Right. Thank your for the correction.


You need flow typing when you do pattern matching on generalized abstract data type (GADT). Here is an example in Java

    sealed interface Foo<T> permits Impl {}  // union type
    record Impl() implements Foo<String> {}  // product type

    <T> T m(Foo<T> foo) {
      return switch(foo) {
        case Impl impl -> "hello";  // flow typing T=String 
      };
    }


By that definition, many (maybe most) languages then already support flow typing.


that's not the same as what is defined in the article, and it is supported by plenty of languages


Yeah, the same code would look much clearer in a language with union types.
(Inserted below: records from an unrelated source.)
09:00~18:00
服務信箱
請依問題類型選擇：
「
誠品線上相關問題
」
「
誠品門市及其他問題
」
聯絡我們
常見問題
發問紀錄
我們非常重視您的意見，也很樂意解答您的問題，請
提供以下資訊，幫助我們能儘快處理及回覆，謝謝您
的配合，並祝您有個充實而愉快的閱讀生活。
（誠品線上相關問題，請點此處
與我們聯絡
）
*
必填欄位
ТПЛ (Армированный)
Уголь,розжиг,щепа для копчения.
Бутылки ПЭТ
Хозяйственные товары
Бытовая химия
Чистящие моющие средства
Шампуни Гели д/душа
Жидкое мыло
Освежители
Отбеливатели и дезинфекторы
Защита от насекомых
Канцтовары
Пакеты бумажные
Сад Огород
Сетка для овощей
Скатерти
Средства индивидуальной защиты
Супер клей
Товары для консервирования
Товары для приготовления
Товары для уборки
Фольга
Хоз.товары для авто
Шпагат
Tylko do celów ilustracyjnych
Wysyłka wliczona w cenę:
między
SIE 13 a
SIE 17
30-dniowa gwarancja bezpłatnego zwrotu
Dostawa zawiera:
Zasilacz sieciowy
Heck even Swift cribbed them.

switch resp {

  case Result(val, meta):

    doStuff(val)

  case Error(msg, code):

    logger.main.debug(msg)

}


You mean sum types, not union types (TypeScript has union types, your example uses sum types.)
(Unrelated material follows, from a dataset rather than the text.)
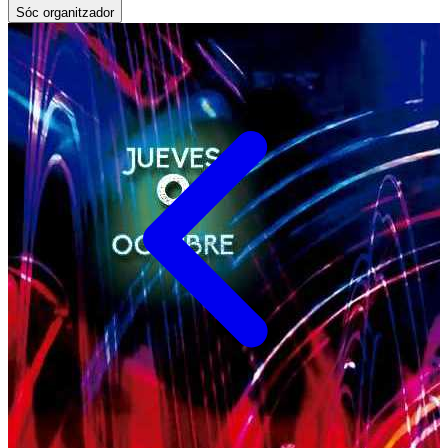
Sóc organitzador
An union type is the C attempt to implement something like sum types, that other languages extend a bit to literally implement sum types.

Those two words live on different contexts, as unions are about a memory usage pattern, and sum types are about conceptual software design, but they often go together on the same language feature.


> An union type is the C attempt to implement something like sum types

Sum types, unions (in the C sense), and union types are three distinct concepts.

Wikipedia's article confusingly merges the latter two concepts together but they're different thing. TypeScript[1] and Scala[2] have union types, but they have nothing like C's notion of "unsafely reuse the same bits in memory to be interpreted as different things".

[1]: https://www.typescriptlang.org/docs/handbook/2/everyday-type...

[2]: https://dotty.epfl.ch/docs/reference/new-types/union-types.h...


I did mean sum types. Thank you for the correction.